DATA EXTRACT:
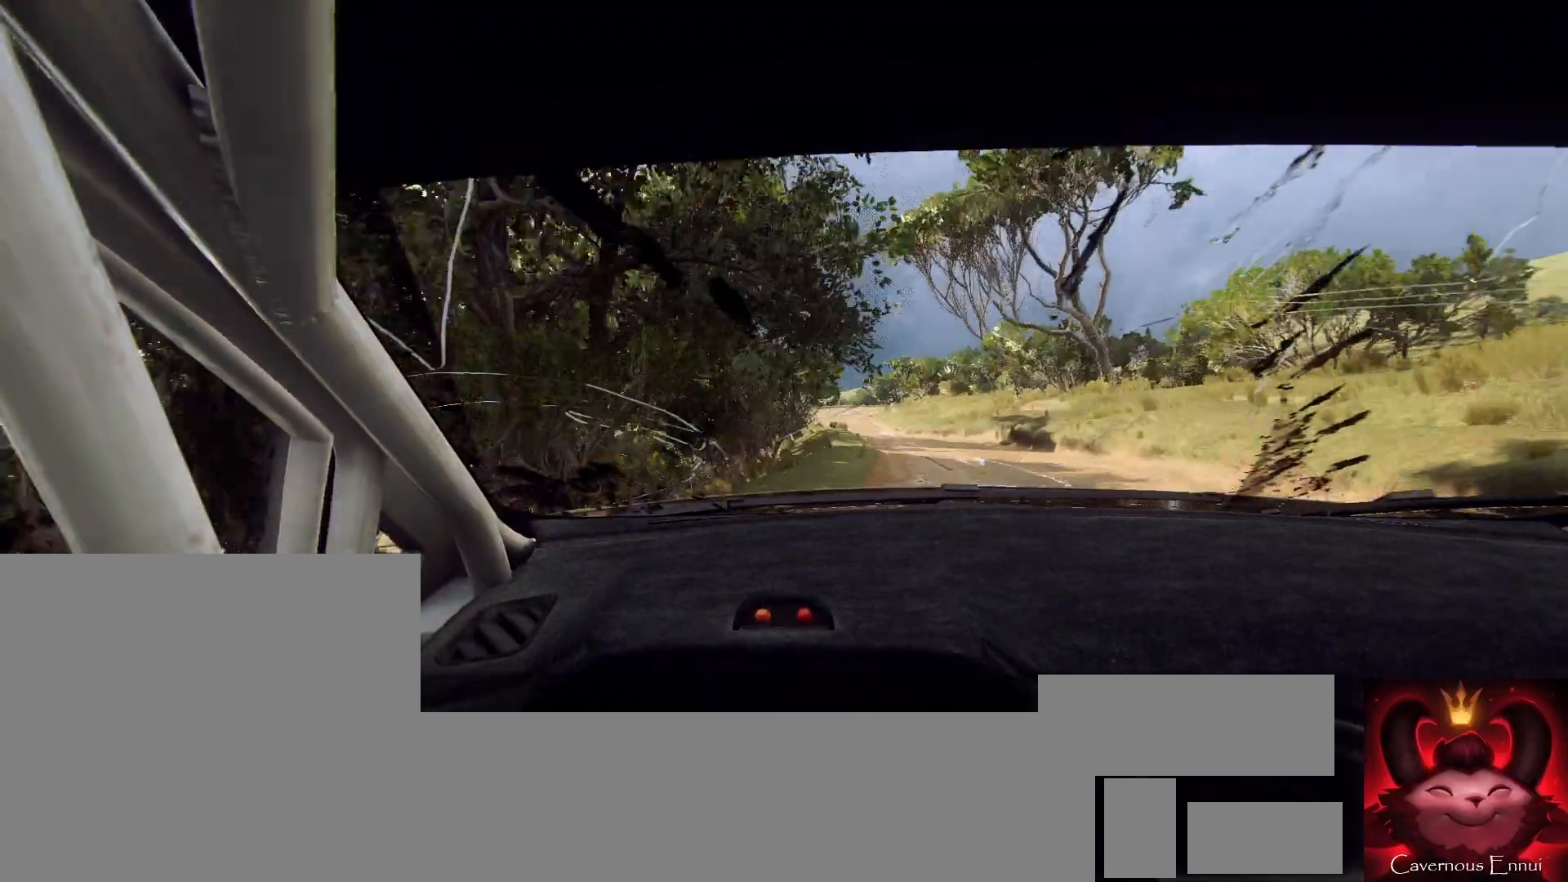
{"buttons": [], "left_stick": "center", "right_stick": "up", "events": []}
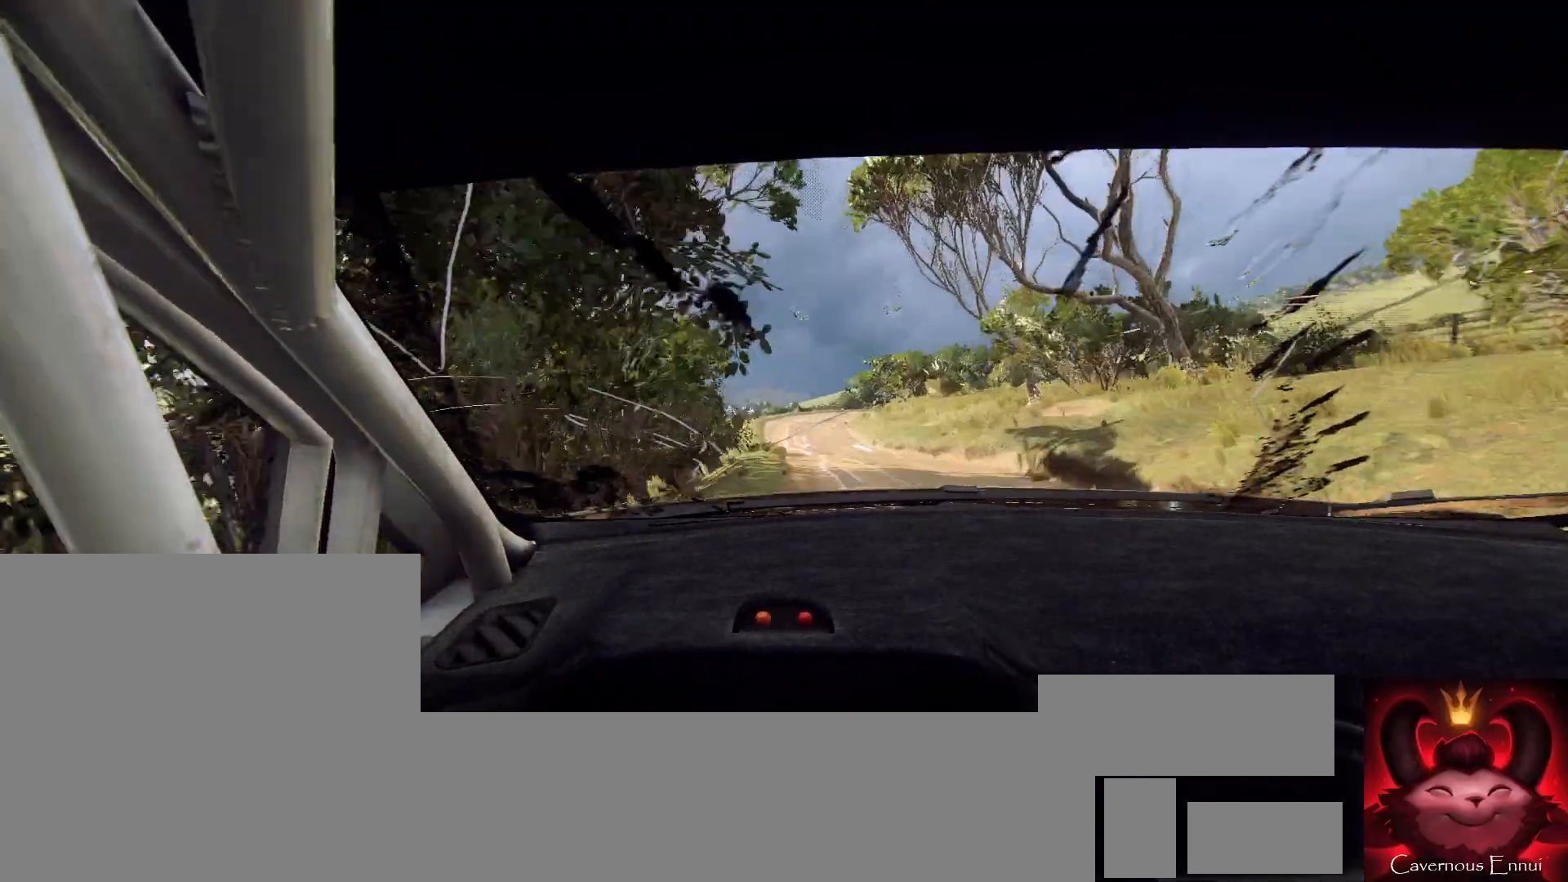
{"buttons": [], "left_stick": "center", "right_stick": "center", "events": [[67, "left_stick", "left"], [67, "right_stick", "center"], [400, "right_stick", "up"], [467, "left_stick", "center"], [500, "right_stick", "center"]]}
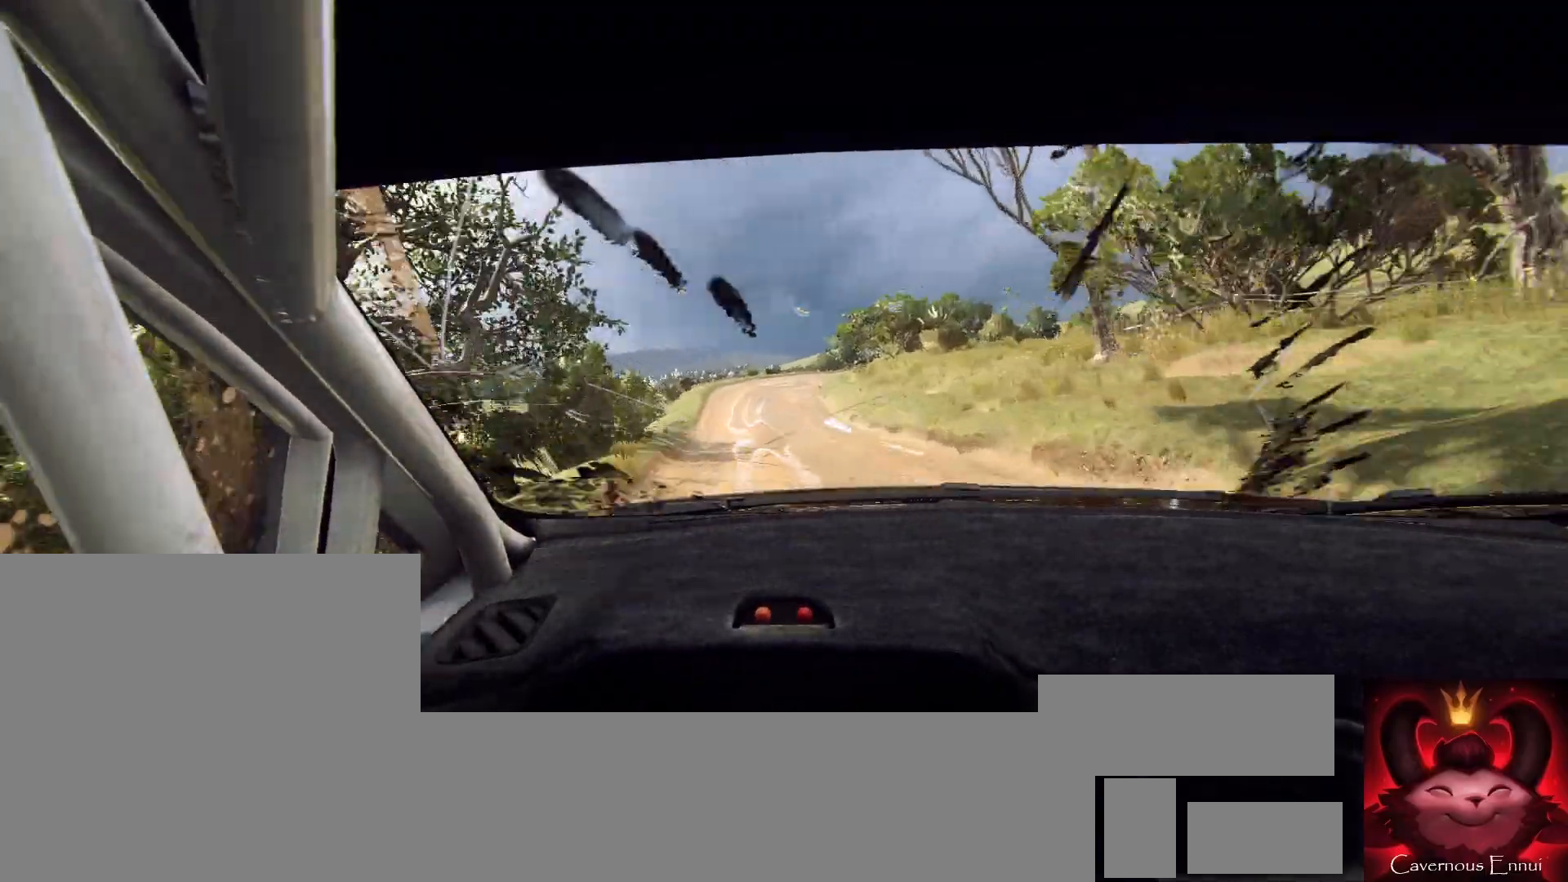
{"buttons": [], "left_stick": "right", "right_stick": "up", "events": [[67, "left_stick", "down-left"], [167, "left_stick", "center"], [267, "right_stick", "up"], [467, "left_stick", "right"]]}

TASK DETAILS:
Reproduce the listing word for word, but keep the pictures out of it.

REPLY:
{"buttons": [], "left_stick": "center", "right_stick": "up", "events": []}
{"buttons": [], "left_stick": "center", "right_stick": "center", "events": [[67, "left_stick", "left"], [67, "right_stick", "center"], [400, "right_stick", "up"], [467, "left_stick", "center"], [500, "right_stick", "center"]]}
{"buttons": [], "left_stick": "right", "right_stick": "up", "events": [[67, "left_stick", "down-left"], [167, "left_stick", "center"], [267, "right_stick", "up"], [467, "left_stick", "right"]]}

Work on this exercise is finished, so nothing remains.